[Opening Text segment section]

The MOST microsatellite has made a major astronomical discovery. The small space telescope has revealed that the star Procyon does not oscillate. This contradicts previous observations made from Earth-based telescopes. The discovery suggests that long-held theories on the formation and aging of the Sun and other stars need to be reconsidered.
Procyon is a star in our Galaxy that is two times larger and seven times brighter than the Sun. However, the star has entered the last phase of its life and is becoming dimmer. As a result of studies conducted on the oscillation of the Sun, scientists have long believed that Procyon and other stars like it in the Milky Way emit similar pulses. MOST has proved them wrong.
A globular cluster of stars as seen by Hubble Space Telescope. (Photo: NASA, ESA, K. Sahu of STScI)
Procyon is the eighth in importance in the night sky for its brightness. It is located in the Small Dog constellation (Canis Minor).

[Closing Text segment section]
[Opening Extracted information section]

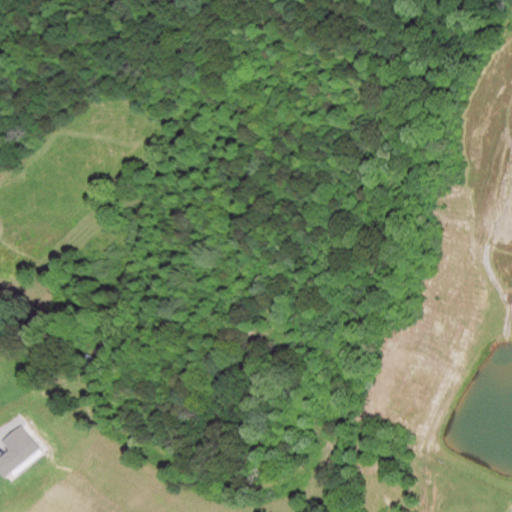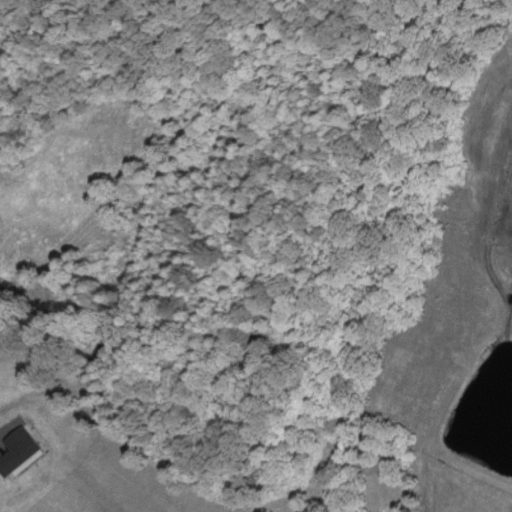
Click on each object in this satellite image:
building: (44, 411)
road: (511, 511)
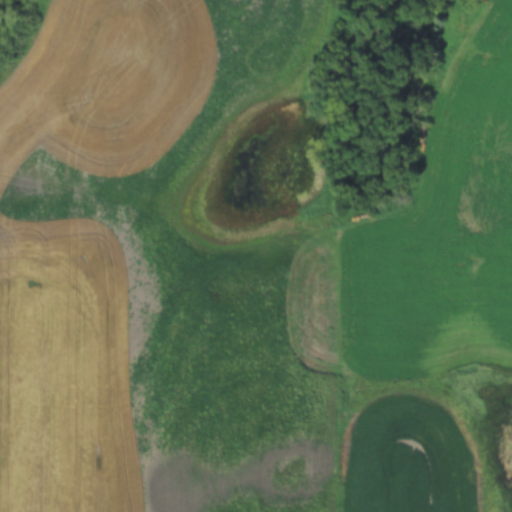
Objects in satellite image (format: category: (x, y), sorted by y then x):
building: (498, 36)
building: (496, 165)
building: (495, 258)
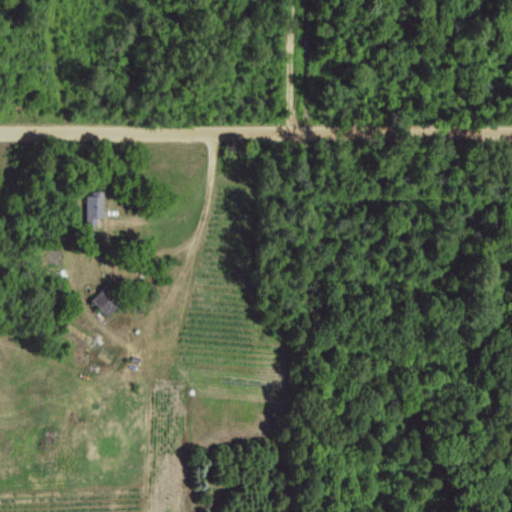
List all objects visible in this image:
road: (256, 130)
building: (90, 207)
road: (199, 219)
building: (103, 300)
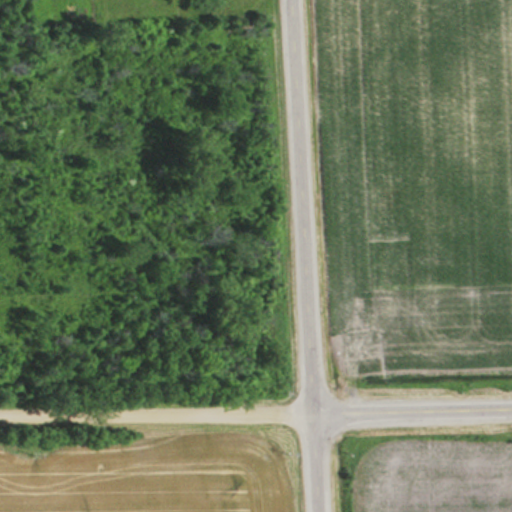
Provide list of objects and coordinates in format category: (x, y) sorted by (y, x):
road: (300, 205)
road: (411, 408)
road: (155, 412)
road: (313, 461)
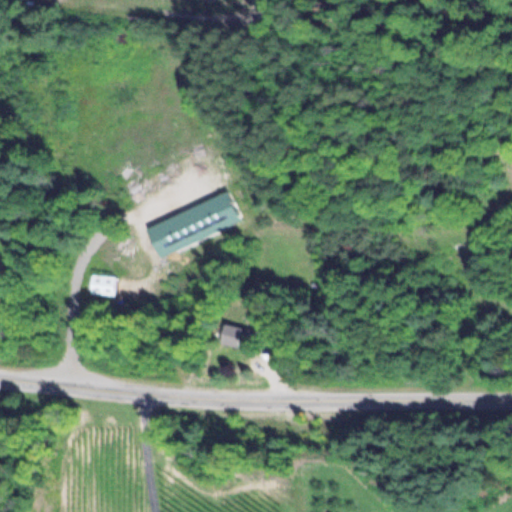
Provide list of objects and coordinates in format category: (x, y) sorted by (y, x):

[Closing Extracted information section]

* _Required tasks_
1/ Duplicate a portion of the Procyon passage, starting at the words "The MOST microsatellite" and stopping after the words "Sahu of STScI)".
2/ Answer these questions using the Procyon passage:
(a) What did the MOST microsatellite reveal about Procyon?
(b) How many times brighter than the Sun is Procyon?
(c) In which constellation is Procyon located?

* _Responses_
1/
The MOST microsatellite has made a major astronomical discovery. The small space telescope has revealed that the star Procyon does not oscillate. This contradicts previous observations made from Earth-based telescopes. The discovery suggests that long-held theories on the formation and aging of the Sun and other stars need to be reconsidered.
Procyon is a star in our Galaxy that is two times larger and seven times brighter than the Sun. However, the star has entered the last phase of its life and is becoming dimmer. As a result of studies conducted on the oscillation of the Sun, scientists have long believed that Procyon and other stars like it in the Milky Way emit similar pulses. MOST has proved them wrong.
A globular cluster of stars as seen by Hubble Space Telescope. (Photo: NASA, ESA, K. Sahu of STScI)

2/
(a) It revealed that Procyon does not oscillate.
(b) Seven times brighter.
(c) The Small Dog constellation (Canis Minor).